# Exercise brief
Copy the duplicate-removal write-up from "Do not allocate" to "of an element.", inclusive, changing "element" to "item" throughout.

═════ Document text

80. Remove Duplicates from Sorted Array II¶
Remove the duplicates in-place such that each unique element appears atmost twice. The relative order of the elements should be kept the same.
Return the number of unique elements in nums.
Do not allocate extra space for another array. Achieve this by modifying the input array in-place with $\text{O}(1)$ extra memory.
Intuition¶
- We can move an element forward by the amount of duplicates before it.
Approach¶
- We track the occurrence of an element.
- Start moving the next elements forward only if the current elements occurrence is greater 2.
Complexity¶
- Time complexity : \(\text{O}(n)\)
- We iterate the array only once
- Space complexity : \(\text{O}(1)\)
- We use no extra space, do operations in-place
Code¶
public int removeDuplicates(int[] nums) {
int occurence = 1,shift = 0;
for (int i = 1; i < nums.length; ++i) {
if(nums[i] == nums[i-1]) {
occurence++;
// only if there are more thantn 2 occurence
// we can overwrite it
if(occurence > 2) {
shift++;
continue;
}
} else {
// If the current element doesn't match the previous element
// we reset the counter
occurence = 1;
}
nums[i - shift] = nums[i];
}
return nums.length - shift;
}
Another Way
public int removeDuplicates(int[] nums) {
// This tracks where the current element must be placed
int i = 0;
for (int n : nums)
// If length is < 2
// If the current element is not equal to the element two
// places behind it
if (i < 2 || n > nums[i - 2])
nums[i++] = n;
return i;
}

══════════
═════ Data extract

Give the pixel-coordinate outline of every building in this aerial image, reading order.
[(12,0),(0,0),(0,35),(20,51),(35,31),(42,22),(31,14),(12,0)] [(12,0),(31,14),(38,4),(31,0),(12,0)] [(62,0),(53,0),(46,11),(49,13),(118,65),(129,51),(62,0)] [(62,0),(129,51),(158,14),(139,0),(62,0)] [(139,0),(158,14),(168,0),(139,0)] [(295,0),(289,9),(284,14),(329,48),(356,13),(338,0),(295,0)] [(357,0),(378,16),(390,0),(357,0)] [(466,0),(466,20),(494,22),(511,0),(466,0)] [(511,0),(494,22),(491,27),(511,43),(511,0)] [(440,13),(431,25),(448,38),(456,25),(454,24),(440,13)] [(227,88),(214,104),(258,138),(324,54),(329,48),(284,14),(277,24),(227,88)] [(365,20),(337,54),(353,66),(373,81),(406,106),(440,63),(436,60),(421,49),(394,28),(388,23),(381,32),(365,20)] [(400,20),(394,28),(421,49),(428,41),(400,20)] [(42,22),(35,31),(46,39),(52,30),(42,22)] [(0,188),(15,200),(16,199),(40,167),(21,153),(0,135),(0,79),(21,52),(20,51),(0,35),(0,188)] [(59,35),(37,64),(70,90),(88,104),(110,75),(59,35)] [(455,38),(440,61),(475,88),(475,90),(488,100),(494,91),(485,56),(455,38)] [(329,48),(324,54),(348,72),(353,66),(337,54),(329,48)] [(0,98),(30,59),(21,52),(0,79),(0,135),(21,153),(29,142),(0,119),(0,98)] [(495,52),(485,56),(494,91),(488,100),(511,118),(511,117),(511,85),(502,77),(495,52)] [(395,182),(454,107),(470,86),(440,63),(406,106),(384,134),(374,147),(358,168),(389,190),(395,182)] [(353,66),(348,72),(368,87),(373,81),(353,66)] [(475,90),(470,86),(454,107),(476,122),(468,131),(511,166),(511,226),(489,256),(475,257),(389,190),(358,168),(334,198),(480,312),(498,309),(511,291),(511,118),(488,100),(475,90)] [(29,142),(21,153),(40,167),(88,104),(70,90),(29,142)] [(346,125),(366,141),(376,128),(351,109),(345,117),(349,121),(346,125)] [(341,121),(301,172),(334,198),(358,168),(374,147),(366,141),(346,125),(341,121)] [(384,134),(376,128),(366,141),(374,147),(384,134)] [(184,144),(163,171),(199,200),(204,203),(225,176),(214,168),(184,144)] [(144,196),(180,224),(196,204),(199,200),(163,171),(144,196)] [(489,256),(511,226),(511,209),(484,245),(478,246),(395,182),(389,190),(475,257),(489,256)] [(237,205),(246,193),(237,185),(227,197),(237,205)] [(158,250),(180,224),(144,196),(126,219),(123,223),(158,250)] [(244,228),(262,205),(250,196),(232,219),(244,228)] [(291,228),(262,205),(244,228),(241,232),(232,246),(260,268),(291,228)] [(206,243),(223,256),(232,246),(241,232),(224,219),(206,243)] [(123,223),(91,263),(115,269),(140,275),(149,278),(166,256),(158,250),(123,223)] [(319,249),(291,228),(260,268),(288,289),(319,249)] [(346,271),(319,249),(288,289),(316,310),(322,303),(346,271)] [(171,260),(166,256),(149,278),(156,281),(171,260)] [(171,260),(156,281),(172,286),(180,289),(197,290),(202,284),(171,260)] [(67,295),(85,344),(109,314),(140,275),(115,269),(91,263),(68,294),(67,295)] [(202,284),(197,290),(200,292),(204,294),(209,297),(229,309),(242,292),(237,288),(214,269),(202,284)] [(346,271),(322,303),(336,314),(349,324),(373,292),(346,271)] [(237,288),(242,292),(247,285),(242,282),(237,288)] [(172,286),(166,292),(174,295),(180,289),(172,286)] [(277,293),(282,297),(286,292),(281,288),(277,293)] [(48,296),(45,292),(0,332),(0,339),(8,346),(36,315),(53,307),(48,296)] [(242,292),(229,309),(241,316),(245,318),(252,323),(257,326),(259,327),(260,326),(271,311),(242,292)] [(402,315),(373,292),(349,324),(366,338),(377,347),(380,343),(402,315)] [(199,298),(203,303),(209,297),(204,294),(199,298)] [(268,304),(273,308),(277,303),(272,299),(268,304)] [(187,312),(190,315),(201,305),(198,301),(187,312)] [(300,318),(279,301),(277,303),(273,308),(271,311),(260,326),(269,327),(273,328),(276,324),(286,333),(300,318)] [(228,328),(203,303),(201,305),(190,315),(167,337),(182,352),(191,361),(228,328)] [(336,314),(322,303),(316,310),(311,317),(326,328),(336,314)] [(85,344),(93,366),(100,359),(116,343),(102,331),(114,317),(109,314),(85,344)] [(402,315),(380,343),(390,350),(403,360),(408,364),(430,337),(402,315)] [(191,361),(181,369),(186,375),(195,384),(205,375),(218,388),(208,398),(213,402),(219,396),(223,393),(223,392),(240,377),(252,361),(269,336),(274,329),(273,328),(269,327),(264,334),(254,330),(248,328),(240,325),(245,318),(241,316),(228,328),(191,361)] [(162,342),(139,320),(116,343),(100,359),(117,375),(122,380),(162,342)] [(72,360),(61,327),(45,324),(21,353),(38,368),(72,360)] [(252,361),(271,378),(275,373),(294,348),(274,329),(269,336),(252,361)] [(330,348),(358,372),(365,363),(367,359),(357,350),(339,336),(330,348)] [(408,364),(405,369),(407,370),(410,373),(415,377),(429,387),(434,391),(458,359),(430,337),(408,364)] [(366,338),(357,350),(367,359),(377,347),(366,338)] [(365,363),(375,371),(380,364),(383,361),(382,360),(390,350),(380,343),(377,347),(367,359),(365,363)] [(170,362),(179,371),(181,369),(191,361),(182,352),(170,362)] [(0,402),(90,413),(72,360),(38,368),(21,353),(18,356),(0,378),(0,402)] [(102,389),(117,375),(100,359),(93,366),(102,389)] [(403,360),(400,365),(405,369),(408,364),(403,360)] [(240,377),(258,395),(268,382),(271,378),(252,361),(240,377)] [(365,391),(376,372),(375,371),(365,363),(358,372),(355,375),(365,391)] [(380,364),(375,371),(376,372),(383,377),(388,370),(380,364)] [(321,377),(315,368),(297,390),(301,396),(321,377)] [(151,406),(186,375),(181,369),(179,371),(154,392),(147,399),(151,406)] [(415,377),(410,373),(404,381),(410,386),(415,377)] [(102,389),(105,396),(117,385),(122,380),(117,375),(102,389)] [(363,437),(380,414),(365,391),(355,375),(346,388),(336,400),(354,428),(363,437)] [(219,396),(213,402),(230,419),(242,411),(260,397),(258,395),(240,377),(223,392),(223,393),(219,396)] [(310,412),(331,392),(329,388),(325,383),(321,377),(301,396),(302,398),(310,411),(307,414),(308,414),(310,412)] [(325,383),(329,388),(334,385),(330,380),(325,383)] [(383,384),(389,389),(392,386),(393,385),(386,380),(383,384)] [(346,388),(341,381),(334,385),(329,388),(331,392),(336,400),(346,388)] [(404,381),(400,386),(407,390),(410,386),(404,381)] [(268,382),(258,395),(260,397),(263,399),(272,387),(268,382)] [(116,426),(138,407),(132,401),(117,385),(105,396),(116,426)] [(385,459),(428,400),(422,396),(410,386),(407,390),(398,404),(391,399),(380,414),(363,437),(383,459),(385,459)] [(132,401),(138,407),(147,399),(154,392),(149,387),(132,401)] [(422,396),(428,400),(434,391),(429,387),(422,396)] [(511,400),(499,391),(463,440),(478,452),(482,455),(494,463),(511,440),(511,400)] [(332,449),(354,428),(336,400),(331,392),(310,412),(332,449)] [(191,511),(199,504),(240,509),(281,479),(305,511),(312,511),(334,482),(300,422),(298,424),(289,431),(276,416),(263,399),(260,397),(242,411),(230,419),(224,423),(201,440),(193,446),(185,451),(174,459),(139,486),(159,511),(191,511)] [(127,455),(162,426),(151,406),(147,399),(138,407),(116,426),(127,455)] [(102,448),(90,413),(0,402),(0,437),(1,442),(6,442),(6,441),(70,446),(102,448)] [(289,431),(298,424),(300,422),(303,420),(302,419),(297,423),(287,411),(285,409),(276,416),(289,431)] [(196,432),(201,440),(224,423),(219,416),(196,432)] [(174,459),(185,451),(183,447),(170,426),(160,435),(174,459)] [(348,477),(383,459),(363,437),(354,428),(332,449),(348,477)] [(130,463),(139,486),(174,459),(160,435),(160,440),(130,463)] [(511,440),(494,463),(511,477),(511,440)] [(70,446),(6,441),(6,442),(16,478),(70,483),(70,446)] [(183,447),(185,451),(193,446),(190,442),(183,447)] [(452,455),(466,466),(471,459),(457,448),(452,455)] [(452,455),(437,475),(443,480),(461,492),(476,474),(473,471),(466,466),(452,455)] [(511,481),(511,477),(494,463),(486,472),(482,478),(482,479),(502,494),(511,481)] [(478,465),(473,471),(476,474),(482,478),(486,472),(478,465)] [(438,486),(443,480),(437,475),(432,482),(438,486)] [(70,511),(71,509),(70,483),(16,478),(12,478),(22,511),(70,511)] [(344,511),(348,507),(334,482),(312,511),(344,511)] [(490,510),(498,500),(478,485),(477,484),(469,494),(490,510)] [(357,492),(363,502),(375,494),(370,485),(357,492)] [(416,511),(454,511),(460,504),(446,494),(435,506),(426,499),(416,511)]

══════════

# Full answer
Do not allocate extra space for another array. Achieve this by modifying the input array in-place with $\text{O}(1)$ extra memory.
Intuition¶
- We can move an item forward by the amount of duplicates before it.
Approach¶
- We track the occurrence of an item.